The more Scientology I know, the less I want to know. I find it an unbelievably stupid waste of human time and effort. This is information of no conceivable use other than learning it in order to stop the socially abusive organisation running on it.
I do spend a fair bit of time on this stuff, and know it quite well (it's strange but true: a critic of Scientology who reads a.r.s will often know more about the thing than most of its actual practitioners; sort of like anti-Nazi activists who have more fascist materials and understand them better than your average neo-Nazi) but I regard it as an entertaining socially-worthwhile hobby. a.r.s can become a minor obsession, because so much bloody unbelievable stuff happens and the soap-opera value is incredible, so it requires conscious self-control (and a good killfile) on the part of the reader.
I spend far more of my time on partying, rock'n'rolling, a happy domestic life and sleeping excessively than I do on Scientology-bothering.
(For those reading this because they did a Web search on 'Omegatrend' or 'Amway', may I recommend Amway: The Untold Story and The MLM Survivor's Page - which has a short piece I wrote with just about everything I have to say on the subject of Omegatrend [and some replies from readers]. Also, a comparison of an Amway education and a college education, which certainly also applies to Omegatrend: "Enterprises ... which profess to offer nirvana at the price of intellectual suicide and ethical compromise in the pursuit of fame and fortune.")
I am also a Minister in the Church of the SubGenius.
Whilst many Scientologists are decent people of good intent who sincerely believe that they are working to make the world a better place, it nevertheless remains that Scientology (the organisation; the memetic infection) doesn't do a damned thing that isn't for itself.
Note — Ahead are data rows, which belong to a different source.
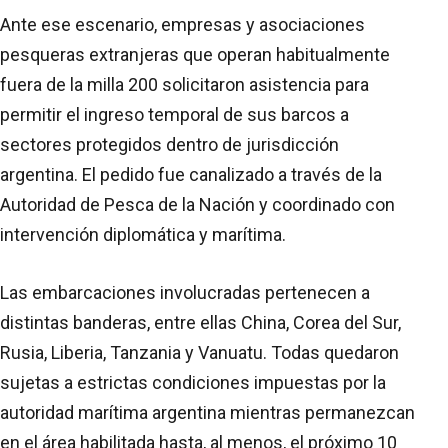
Ante ese escenario, empresas y asociaciones
pesqueras extranjeras que operan habitualmente
fuera de la milla 200 solicitaron asistencia para
permitir el ingreso temporal de sus barcos a
sectores protegidos dentro de jurisdicción
argentina. El pedido fue canalizado a través de la
Autoridad de Pesca de la Nación y coordinado con
intervención diplomática y marítima.
Las embarcaciones involucradas pertenecen a
distintas banderas, entre ellas China, Corea del Sur,
Rusia, Liberia, Tanzania y Vanuatu. Todas quedaron
sujetas a estrictas condiciones impuestas por la
autoridad marítima argentina mientras permanezcan
en el área habilitada hasta, al menos, el próximo 10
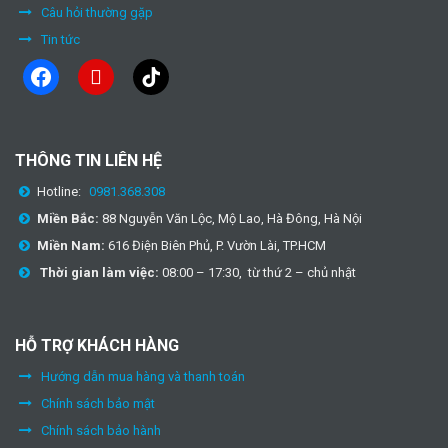
Câu hỏi thường gặp
Tin tức
facebook
youtube
tiktok
THÔNG TIN LIÊN HỆ
Hotline:
0981.368.308
Miền Bắc:
88 Nguyễn Văn Lộc, Mộ Lao, Hà Đông, Hà Nội
Miền Nam:
616 Điện Biên Phủ, P. Vườn Lài, TP.HCM
Thời gian làm việc:
08:00 – 17:30, từ thứ 2 – chủ nhật
HỖ TRỢ KHÁCH HÀNG
Hướng dẫn mua hàng và thanh toán
Chính sách bảo mật
Chính sách bảo hành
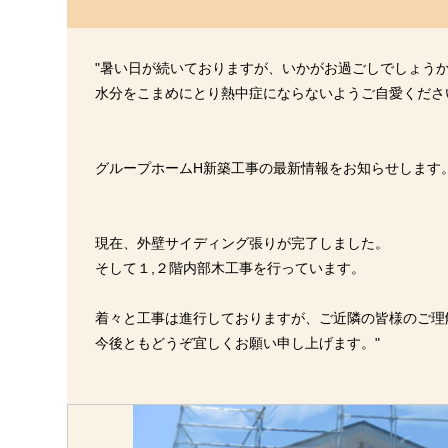
"暑い日が続いておりますが、いかがお過ごしでしょう
水分をこまめにとり熱中症にならないようご自愛くださ
グループホームH新築工事の最新情報をお知らせします
現在、外壁サイディング張りが完了しました。
そして１,２階内部木工事を行っています。
着々と工事は進行しておりますが、ご近隣の皆様のご理
今後ともどうぞ宜しくお願い申し上げます。"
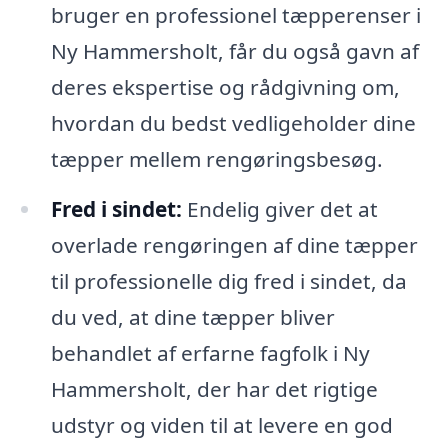
bruger en professionel tæpperenser i
Ny Hammersholt, får du også gavn af
deres ekspertise og rådgivning om,
hvordan du bedst vedligeholder dine
tæpper mellem rengøringsbesøg.
Fred i sindet:
Endelig giver det at
overlade rengøringen af dine tæpper
til professionelle dig fred i sindet, da
du ved, at dine tæpper bliver
behandlet af erfarne fagfolk i Ny
Hammersholt, der har det rigtige
udstyr og viden til at levere en god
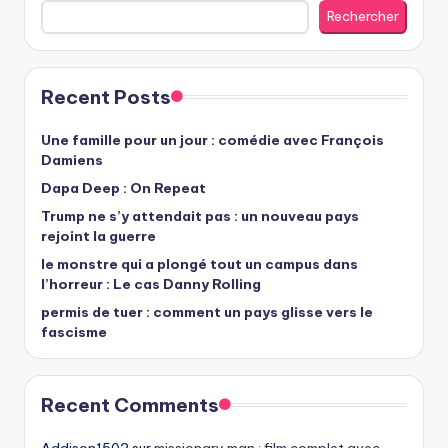
Rechercher
Recent Posts
Une famille pour un jour : comédie avec François
Damiens
Dapa Deep : On Repeat
Trump ne s’y attendait pas : un nouveau pays
rejoint la guerre
le monstre qui a plongé tout un campus dans
l’horreur : Le cas Danny Rolling
permis de tuer : comment un pays glisse vers le
fascisme
Recent Comments
Addison1502
sur
missionary man : film complet avec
A machine for grinding up good intentions.
I consider Scientology to be one of the problems itself. Not a big one, but (as I say in my Who's Who entry, above) one that must be dealt with so as to demonstrate that its bright ideas about how to act in the world cannot be gotten away with - by them or anyone else.
I view dealing with Scientology as part of basic social hygiene. The community equivalent of cleaning the toilet on a regular basis. (I think that comparison is quite apt, actually.)
I have one. But thank you anyway.
 The phrase "I actually find myself freshly disgusted" was originally from Rob "henry" Clark, concerning the death of Lisa McPherson.